*** Begin section ***
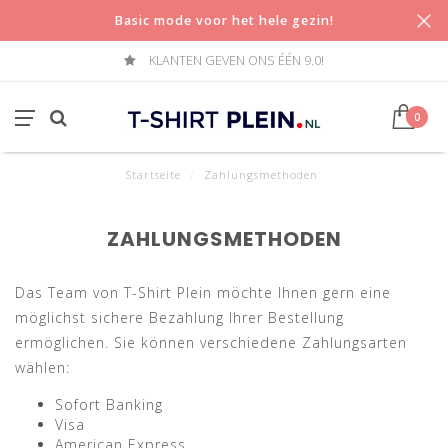
Basic mode voor het hele gezin!
KLANTEN GEVEN ONS ÉÉN 9.0!
0
Startseite
/
Zahlungsmethoden
ZAHLUNGSMETHODEN
Das Team von T-Shirt Plein möchte Ihnen gern eine
möglichst sichere Bezahlung Ihrer Bestellung
ermöglichen. Sie können verschiedene Zahlungsarten
wählen:
Sofort Banking
Visa
American Express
*** End section ***
WHAT YOU SHOULD DO: Lines from the one with "KLANTEN GEVEN ONS ÉÉN 9.0!" through the last line above must be printed exactly; no other line is to appear.

ANSWER AREA:
KLANTEN GEVEN ONS ÉÉN 9.0!
0
Startseite
/
Zahlungsmethoden
ZAHLUNGSMETHODEN
Das Team von T-Shirt Plein möchte Ihnen gern eine
möglichst sichere Bezahlung Ihrer Bestellung
ermöglichen. Sie können verschiedene Zahlungsarten
wählen:
Sofort Banking
Visa
American Express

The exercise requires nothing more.